Limitations include the lack of evaluation within the same individuals, which may introduce residual confounding despite matching. Furthermore, cyclopentolate’s quicker onset and practicality still make it valuable for routine clinical use. The balance between convenience and cycloplegic depth must be individualized.
Notably, overestimation of premyopia using cyclopentolate could lead to overtreatment or misallocation of resources toward children who may not be at risk for myopia progression. Hence, clinicians should consider cycloplegic choice thoughtfully when screening for refractive errors in young children.
Conclusion
This study robustly demonstrates that atropine induces stronger cycloplegia than cyclopentolate in preschool children, resulting in less myopic refraction and a potentially more accurate estimate of premyopia prevalence. These findings underscore the critical role of cycloplegic agent selection in pediatric refractive assessment.
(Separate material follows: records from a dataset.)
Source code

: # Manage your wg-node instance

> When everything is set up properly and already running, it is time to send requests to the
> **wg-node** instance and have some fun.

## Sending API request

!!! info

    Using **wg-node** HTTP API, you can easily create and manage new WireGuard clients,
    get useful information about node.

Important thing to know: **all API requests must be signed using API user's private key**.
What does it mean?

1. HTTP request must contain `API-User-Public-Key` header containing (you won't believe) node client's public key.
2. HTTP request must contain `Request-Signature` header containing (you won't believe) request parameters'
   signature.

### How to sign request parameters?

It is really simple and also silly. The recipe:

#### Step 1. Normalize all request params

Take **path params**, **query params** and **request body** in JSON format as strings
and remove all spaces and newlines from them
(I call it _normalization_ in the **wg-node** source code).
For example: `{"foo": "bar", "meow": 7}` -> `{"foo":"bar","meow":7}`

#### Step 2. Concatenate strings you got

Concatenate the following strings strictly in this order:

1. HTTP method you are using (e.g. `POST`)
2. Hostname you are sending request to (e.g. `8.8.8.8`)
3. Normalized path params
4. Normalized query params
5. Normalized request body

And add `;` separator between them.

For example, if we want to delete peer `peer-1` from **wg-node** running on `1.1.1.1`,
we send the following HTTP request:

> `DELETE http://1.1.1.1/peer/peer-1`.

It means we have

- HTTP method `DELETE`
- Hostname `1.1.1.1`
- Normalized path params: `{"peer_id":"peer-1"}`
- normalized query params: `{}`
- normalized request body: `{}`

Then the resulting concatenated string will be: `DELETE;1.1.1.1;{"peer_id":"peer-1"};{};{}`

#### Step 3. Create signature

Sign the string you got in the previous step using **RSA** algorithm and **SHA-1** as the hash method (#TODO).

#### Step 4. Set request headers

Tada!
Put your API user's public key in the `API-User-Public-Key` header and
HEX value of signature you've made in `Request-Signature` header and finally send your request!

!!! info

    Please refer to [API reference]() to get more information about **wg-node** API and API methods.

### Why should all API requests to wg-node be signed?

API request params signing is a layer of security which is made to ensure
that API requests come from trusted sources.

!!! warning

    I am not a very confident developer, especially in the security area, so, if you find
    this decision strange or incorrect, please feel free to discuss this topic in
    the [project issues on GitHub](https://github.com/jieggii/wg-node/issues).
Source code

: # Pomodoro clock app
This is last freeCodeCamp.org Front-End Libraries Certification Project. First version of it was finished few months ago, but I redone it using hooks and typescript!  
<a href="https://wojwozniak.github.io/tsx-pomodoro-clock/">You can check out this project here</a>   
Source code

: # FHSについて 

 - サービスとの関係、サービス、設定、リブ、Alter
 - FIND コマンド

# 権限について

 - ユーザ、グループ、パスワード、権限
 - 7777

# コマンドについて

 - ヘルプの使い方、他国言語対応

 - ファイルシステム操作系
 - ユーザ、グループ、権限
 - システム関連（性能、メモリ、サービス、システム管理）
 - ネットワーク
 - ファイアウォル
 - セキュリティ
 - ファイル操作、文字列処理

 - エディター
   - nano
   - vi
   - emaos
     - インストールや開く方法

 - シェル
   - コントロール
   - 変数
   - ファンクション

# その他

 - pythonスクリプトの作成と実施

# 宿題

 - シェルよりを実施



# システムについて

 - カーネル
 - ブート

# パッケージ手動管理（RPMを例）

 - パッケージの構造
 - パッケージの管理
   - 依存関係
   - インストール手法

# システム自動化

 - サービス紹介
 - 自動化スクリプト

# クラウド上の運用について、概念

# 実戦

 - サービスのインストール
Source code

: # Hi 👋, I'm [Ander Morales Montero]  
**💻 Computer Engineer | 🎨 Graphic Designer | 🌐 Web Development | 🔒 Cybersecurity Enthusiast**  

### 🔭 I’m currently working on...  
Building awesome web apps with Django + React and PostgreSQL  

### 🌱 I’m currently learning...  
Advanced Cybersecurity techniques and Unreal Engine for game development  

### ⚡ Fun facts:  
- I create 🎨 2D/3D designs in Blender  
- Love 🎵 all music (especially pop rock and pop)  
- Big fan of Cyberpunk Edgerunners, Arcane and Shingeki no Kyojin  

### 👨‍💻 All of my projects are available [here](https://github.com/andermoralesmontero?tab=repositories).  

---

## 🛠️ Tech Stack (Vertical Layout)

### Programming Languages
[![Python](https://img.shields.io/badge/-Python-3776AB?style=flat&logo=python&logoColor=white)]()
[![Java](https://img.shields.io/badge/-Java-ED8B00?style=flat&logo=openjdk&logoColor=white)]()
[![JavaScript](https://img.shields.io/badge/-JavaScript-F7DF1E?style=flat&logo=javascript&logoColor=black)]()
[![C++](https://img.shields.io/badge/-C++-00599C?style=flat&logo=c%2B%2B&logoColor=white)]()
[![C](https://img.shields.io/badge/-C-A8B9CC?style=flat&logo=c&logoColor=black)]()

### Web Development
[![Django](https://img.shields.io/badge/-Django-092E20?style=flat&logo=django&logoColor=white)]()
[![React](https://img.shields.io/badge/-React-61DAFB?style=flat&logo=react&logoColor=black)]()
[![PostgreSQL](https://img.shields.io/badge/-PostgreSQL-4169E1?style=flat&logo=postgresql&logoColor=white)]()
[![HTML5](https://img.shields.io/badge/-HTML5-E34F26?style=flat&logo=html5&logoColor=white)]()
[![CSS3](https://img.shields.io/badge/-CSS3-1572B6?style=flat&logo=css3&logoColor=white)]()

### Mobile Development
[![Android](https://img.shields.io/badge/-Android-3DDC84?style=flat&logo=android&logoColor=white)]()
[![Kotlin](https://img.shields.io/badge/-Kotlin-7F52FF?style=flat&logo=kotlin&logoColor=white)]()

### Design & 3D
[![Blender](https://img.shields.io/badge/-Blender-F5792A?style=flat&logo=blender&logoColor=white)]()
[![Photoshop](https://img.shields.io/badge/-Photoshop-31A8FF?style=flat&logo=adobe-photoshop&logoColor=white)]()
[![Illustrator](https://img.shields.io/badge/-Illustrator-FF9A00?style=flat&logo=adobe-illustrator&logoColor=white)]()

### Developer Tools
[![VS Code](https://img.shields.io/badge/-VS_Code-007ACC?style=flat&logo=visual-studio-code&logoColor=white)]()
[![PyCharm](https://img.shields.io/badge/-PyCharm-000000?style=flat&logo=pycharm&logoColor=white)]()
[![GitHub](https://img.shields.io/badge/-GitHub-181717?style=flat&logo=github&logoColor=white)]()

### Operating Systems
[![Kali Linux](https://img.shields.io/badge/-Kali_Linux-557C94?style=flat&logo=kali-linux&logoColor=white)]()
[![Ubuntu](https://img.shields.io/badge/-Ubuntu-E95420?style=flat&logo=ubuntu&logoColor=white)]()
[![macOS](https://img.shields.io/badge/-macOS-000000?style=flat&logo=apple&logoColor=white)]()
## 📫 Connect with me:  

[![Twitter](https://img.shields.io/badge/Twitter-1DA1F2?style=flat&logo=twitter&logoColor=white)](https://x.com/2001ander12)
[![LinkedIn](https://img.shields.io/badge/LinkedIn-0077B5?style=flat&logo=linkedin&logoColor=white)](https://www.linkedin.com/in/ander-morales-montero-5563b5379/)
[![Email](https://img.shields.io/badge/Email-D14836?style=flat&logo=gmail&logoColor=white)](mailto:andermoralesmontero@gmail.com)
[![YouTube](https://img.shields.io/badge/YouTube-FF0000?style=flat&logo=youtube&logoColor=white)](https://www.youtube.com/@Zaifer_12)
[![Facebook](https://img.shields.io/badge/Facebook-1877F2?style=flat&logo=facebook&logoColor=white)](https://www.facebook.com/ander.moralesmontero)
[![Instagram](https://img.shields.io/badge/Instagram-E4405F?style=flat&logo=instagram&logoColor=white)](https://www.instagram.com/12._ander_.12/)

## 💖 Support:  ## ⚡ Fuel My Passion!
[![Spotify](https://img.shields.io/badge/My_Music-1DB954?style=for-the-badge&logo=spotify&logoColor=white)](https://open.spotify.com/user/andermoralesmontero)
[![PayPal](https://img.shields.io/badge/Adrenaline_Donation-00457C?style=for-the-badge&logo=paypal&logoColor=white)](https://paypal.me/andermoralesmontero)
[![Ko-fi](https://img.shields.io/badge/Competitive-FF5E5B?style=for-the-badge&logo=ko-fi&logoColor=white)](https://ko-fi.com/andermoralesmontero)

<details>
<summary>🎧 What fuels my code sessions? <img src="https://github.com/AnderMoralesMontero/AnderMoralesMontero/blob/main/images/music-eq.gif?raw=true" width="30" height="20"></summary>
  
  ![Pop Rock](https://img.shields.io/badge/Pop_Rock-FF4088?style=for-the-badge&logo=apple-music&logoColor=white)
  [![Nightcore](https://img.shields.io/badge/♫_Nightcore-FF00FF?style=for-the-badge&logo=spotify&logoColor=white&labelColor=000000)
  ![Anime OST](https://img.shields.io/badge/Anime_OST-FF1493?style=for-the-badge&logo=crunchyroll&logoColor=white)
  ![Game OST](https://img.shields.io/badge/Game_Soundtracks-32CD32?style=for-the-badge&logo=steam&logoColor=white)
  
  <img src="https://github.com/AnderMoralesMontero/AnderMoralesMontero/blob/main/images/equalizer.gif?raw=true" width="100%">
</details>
Future research comparing both agents in the same children and evaluating the impact of cycloplegic choice on longitudinal refractive outcomes and management decisions will be valuable. Meanwhile, practitioners should weigh atropine’s diagnostic precision against its logistical demands, tailoring cycloplegia approaches to clinical contexts.
References
Wu H, Wang Y, Lu Q, Rose KA, Morgan IG, Ni Z, Xiang K, Qi Z, Zhang B, Wang J, Chen J, Xu X, He X. Atropine or Cyclopentolate to Diagnose Premyopia in Preschool Children. JAMA Ophthalmol. 2025 Sep 25:e253243. doi: 10.1001/jamaophthalmol.2025.3243. Epub ahead of print. PMID: 40996735; PMCID: PMC12464850.
Morgan IG, Rose KA. Myopia: prevalence and progression. Br J Ophthalmol. 2022;106(8):1062-1066. doi:10.1136/bjophthalmol-2021-319116.
Prousali E, Bessant DA, Li W, et al. Cycloplegic agents in pediatric refraction – a review. Optom Vis Sci. 2021;98(7):703-711. doi:10.1097/OPX.0000000000001720.